▶ [SET EXERCISE]: Copy out, unchanged, the stretch from the start of the items below through the line containing "v(-2.5, 16.07) *", including that line.

▶ [MATERIAL PROVIDED]:
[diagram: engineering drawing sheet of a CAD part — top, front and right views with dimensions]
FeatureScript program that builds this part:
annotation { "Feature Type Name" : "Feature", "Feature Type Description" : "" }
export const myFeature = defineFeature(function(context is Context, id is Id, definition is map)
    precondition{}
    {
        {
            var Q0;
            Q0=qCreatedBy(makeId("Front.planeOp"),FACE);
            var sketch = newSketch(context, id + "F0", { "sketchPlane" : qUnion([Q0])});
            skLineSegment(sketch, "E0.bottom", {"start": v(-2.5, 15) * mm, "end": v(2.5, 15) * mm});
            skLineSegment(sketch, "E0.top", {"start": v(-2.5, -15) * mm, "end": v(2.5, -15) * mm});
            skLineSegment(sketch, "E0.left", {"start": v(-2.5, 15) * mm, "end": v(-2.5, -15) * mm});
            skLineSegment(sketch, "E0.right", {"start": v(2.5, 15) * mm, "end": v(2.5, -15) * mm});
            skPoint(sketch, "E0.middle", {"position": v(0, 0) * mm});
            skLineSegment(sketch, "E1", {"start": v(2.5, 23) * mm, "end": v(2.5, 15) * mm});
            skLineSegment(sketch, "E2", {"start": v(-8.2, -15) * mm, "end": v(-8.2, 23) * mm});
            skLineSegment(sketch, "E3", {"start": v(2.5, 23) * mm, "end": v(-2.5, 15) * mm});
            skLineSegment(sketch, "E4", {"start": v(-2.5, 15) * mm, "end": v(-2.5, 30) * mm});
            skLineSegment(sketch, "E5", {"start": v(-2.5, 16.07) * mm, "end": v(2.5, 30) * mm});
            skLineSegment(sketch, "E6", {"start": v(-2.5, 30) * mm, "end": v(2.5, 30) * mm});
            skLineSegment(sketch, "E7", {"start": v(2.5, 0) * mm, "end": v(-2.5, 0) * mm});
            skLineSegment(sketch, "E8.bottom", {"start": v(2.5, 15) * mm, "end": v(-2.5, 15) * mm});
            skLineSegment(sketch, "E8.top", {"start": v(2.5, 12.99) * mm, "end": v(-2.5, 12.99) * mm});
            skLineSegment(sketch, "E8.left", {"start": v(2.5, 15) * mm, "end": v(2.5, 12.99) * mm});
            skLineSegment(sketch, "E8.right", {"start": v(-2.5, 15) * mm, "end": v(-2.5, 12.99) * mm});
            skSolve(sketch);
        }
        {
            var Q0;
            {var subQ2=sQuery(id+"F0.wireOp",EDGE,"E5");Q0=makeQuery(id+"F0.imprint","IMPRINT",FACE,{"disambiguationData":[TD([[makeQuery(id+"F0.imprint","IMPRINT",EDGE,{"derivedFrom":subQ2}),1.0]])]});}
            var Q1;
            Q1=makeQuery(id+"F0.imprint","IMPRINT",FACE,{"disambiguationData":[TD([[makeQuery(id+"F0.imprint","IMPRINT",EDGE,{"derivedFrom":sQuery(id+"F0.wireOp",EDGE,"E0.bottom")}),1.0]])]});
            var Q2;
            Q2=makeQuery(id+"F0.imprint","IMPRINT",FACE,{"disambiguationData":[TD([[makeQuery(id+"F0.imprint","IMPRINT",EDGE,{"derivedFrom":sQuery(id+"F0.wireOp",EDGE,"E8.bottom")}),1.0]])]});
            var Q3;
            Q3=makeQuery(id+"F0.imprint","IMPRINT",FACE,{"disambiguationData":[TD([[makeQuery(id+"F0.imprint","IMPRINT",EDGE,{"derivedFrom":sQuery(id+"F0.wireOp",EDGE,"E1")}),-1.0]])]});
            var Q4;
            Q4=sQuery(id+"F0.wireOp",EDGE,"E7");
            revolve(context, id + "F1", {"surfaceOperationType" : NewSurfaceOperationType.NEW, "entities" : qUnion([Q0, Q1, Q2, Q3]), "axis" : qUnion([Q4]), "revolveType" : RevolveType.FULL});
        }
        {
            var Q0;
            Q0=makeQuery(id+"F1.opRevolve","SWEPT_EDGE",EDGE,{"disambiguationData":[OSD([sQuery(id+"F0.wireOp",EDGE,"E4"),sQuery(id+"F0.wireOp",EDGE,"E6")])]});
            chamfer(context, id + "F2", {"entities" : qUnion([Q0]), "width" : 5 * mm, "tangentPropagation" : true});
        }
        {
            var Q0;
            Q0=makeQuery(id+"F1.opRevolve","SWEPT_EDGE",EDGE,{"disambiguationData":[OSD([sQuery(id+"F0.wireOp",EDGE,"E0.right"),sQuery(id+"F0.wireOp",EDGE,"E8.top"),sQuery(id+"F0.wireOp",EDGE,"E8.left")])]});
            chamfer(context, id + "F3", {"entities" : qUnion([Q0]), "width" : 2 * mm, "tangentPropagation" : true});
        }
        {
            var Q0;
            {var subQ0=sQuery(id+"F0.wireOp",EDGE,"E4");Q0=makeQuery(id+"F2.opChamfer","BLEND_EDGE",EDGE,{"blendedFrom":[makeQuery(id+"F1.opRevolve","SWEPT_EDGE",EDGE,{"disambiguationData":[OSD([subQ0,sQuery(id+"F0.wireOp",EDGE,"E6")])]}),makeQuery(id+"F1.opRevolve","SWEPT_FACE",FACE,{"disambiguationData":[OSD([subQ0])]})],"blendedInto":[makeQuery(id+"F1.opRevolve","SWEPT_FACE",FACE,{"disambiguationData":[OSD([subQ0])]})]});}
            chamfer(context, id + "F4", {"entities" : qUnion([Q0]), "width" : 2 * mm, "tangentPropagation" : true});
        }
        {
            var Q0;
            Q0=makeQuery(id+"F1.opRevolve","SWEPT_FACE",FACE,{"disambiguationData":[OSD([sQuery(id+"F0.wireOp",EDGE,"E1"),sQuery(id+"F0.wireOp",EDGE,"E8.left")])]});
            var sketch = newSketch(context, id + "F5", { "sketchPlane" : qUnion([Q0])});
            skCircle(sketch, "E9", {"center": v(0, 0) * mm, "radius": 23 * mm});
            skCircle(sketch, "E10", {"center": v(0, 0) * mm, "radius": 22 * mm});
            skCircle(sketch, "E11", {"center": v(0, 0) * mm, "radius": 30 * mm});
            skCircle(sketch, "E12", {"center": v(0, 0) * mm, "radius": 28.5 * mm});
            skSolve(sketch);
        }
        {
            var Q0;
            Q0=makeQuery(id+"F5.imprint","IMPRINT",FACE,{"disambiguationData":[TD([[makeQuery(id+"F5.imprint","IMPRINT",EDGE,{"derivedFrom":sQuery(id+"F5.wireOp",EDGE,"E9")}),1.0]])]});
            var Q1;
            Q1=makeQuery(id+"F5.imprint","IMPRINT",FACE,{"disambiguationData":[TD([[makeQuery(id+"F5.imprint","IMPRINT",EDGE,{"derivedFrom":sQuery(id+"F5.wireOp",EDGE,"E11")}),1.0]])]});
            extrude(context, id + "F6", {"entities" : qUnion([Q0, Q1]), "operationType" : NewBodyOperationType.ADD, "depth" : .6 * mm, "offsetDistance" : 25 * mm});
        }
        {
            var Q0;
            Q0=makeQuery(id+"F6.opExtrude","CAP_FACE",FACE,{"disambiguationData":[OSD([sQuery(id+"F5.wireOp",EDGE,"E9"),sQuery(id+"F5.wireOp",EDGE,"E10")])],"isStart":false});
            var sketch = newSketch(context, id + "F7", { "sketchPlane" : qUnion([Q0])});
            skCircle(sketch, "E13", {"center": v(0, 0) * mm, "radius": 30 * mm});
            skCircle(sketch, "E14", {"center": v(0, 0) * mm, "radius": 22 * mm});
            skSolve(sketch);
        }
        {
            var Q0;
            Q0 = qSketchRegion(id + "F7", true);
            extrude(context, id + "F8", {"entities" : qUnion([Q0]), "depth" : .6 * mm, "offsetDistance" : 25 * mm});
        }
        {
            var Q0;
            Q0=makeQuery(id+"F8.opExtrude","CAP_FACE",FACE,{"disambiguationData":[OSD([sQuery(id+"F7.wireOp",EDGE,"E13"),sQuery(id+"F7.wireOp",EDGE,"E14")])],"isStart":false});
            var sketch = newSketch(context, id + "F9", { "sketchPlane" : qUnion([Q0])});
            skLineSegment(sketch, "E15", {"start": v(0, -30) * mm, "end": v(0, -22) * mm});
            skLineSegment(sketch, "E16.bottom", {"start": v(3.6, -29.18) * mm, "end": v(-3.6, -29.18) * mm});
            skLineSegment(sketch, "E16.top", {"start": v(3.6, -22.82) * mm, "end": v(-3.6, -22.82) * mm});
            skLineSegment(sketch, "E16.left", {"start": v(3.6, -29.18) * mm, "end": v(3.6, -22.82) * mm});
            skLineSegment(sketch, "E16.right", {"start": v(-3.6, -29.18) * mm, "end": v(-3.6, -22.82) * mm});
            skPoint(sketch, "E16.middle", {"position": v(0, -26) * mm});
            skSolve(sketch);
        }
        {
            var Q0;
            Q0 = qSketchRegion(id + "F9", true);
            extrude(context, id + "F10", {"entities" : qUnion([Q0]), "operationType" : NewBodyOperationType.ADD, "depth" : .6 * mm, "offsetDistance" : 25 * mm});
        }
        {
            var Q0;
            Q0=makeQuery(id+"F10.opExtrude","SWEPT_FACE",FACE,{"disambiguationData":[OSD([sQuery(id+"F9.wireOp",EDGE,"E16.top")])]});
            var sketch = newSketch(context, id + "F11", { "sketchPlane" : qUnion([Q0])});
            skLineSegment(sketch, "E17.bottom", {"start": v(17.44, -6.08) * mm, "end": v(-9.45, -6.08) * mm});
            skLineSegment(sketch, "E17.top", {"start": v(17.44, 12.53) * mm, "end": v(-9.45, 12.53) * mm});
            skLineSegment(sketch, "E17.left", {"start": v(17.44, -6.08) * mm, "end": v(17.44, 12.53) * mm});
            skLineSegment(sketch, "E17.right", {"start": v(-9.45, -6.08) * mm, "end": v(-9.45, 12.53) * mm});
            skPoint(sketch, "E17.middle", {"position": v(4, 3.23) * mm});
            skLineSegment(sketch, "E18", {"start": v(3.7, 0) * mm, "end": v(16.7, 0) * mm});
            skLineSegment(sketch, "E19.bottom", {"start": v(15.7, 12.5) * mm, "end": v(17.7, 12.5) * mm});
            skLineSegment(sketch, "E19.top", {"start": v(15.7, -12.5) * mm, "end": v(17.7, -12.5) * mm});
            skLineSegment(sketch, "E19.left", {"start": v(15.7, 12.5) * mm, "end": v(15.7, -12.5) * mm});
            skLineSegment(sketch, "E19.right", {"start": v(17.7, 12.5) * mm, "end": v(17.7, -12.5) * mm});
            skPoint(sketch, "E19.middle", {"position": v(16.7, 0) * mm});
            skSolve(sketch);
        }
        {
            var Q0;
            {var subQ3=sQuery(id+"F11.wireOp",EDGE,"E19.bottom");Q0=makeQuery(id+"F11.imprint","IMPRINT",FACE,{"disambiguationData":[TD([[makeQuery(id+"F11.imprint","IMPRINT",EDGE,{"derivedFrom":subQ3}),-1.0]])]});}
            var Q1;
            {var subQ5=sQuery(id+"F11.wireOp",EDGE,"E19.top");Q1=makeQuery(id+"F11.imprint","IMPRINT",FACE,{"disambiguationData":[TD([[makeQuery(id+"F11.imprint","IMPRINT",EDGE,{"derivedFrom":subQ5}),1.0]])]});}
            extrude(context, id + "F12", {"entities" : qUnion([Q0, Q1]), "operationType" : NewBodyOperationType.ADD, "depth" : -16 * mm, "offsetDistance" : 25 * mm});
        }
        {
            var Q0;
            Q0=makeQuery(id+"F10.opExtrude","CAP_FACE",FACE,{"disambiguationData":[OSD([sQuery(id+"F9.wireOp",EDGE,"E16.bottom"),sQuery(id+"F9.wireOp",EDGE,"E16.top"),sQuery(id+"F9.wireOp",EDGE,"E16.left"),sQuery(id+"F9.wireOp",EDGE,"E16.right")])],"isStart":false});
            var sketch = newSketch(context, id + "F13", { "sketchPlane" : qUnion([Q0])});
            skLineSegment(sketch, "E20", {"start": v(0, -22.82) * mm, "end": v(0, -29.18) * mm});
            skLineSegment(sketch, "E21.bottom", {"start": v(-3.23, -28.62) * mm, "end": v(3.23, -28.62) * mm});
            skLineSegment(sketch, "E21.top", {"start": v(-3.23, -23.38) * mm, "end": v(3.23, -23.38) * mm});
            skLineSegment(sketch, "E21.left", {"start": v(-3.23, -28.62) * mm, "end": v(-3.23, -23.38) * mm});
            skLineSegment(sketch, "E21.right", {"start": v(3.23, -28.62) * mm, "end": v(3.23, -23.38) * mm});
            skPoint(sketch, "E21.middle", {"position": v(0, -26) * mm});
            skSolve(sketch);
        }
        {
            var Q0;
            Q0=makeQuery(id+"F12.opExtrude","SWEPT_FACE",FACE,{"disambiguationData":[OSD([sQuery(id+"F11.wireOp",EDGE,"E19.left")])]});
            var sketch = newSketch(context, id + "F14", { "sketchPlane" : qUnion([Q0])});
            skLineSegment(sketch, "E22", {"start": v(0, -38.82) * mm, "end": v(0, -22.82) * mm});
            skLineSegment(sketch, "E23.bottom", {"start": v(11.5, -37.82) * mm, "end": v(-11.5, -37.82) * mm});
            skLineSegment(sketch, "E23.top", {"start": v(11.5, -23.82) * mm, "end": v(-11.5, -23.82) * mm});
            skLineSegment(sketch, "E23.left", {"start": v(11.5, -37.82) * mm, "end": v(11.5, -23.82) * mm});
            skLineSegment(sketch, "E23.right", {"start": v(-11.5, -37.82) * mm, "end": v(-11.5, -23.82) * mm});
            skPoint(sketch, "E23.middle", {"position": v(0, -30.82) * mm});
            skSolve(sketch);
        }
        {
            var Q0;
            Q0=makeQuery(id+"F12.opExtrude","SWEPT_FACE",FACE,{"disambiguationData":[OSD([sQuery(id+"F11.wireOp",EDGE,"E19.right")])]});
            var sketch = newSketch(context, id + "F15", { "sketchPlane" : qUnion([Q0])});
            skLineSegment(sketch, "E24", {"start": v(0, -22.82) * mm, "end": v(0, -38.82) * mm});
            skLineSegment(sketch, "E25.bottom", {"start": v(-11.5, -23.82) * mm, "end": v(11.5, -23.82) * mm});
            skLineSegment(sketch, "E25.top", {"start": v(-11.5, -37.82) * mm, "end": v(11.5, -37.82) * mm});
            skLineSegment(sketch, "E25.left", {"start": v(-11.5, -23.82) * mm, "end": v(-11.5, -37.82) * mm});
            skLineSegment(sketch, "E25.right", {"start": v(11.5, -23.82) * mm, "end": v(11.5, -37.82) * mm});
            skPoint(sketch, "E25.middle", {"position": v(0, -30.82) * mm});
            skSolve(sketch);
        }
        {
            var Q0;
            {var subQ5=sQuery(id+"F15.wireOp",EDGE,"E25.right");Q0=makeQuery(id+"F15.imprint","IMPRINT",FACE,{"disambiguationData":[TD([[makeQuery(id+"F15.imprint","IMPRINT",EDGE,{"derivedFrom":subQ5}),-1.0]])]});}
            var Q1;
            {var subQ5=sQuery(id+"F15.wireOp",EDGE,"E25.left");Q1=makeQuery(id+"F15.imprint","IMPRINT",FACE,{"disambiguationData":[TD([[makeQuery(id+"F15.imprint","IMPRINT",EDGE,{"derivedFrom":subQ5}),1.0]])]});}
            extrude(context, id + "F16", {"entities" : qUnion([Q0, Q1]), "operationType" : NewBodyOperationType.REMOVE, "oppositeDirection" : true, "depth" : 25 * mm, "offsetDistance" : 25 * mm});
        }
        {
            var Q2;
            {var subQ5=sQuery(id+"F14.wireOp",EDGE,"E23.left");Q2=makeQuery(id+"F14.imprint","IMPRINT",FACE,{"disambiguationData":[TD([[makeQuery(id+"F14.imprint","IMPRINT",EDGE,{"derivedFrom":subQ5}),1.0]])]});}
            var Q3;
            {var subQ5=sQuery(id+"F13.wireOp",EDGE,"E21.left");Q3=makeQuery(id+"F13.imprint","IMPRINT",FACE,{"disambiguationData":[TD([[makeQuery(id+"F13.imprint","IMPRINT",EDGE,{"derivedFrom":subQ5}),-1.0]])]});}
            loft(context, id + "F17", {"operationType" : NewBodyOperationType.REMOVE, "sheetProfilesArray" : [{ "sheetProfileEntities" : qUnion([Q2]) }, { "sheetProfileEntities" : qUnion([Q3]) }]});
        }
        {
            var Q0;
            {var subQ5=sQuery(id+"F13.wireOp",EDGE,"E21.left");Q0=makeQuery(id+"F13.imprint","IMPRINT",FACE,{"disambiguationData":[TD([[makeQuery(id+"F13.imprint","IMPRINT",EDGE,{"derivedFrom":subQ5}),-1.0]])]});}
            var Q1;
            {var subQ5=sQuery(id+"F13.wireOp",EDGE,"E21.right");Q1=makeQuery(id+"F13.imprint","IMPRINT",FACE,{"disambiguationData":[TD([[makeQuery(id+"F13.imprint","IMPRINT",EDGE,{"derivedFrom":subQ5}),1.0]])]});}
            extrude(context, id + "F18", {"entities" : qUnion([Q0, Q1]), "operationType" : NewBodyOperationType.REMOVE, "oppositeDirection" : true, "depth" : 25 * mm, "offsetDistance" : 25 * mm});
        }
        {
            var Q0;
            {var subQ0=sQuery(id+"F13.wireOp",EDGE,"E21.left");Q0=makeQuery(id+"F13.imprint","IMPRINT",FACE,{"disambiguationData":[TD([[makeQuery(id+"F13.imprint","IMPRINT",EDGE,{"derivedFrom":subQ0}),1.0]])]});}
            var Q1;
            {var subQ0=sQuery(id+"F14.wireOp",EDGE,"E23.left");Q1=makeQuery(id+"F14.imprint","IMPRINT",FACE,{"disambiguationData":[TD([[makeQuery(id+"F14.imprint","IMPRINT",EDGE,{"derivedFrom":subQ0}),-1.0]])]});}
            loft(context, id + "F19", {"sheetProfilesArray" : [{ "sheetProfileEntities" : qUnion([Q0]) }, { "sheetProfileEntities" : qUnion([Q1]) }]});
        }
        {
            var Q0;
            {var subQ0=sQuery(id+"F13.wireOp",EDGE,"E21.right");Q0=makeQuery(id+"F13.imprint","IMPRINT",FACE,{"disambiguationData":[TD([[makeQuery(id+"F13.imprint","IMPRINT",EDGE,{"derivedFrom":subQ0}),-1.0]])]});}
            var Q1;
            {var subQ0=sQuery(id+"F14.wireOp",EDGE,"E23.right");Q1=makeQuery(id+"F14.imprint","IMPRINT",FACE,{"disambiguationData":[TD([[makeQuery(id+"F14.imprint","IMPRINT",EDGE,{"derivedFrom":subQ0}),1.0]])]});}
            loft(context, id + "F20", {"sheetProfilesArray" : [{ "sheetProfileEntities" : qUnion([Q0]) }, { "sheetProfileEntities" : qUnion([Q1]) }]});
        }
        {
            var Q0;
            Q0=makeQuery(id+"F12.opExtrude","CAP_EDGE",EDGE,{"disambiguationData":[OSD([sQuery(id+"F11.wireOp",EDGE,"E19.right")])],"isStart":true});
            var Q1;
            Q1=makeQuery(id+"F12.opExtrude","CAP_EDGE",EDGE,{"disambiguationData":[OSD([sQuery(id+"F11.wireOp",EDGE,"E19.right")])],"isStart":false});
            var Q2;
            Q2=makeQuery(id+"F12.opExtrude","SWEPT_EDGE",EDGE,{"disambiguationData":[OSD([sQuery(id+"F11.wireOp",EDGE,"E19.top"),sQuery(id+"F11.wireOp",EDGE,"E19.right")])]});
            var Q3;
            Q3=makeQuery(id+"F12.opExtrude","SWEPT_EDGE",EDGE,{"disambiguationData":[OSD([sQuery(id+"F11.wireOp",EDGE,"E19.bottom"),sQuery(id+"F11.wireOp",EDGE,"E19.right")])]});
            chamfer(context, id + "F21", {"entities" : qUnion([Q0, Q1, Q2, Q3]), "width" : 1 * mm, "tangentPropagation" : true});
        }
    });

▶ [OUTPUT]:
[diagram: engineering drawing sheet of a CAD part — top, front and right views with dimensions]
FeatureScript program that builds this part:
annotation { "Feature Type Name" : "Feature", "Feature Type Description" : "" }
export const myFeature = defineFeature(function(context is Context, id is Id, definition is map)
    precondition{}
    {
        {
            var Q0;
            Q0=qCreatedBy(makeId("Front.planeOp"),FACE);
            var sketch = newSketch(context, id + "F0", { "sketchPlane" : qUnion([Q0])});
            skLineSegment(sketch, "E0.bottom", {"start": v(-2.5, 15) * mm, "end": v(2.5, 15) * mm});
            skLineSegment(sketch, "E0.top", {"start": v(-2.5, -15) * mm, "end": v(2.5, -15) * mm});
            skLineSegment(sketch, "E0.left", {"start": v(-2.5, 15) * mm, "end": v(-2.5, -15) * mm});
            skLineSegment(sketch, "E0.right", {"start": v(2.5, 15) * mm, "end": v(2.5, -15) * mm});
            skPoint(sketch, "E0.middle", {"position": v(0, 0) * mm});
            skLineSegment(sketch, "E1", {"start": v(2.5, 23) * mm, "end": v(2.5, 15) * mm});
            skLineSegment(sketch, "E2", {"start": v(-8.2, -15) * mm, "end": v(-8.2, 23) * mm});
            skLineSegment(sketch, "E3", {"start": v(2.5, 23) * mm, "end": v(-2.5, 15) * mm});
            skLineSegment(sketch, "E4", {"start": v(-2.5, 15) * mm, "end": v(-2.5, 30) * mm});
            skLineSegment(sketch, "E5", {"start": v(-2.5, 16.07) * mm, "end": v(2.5, 30) * mm});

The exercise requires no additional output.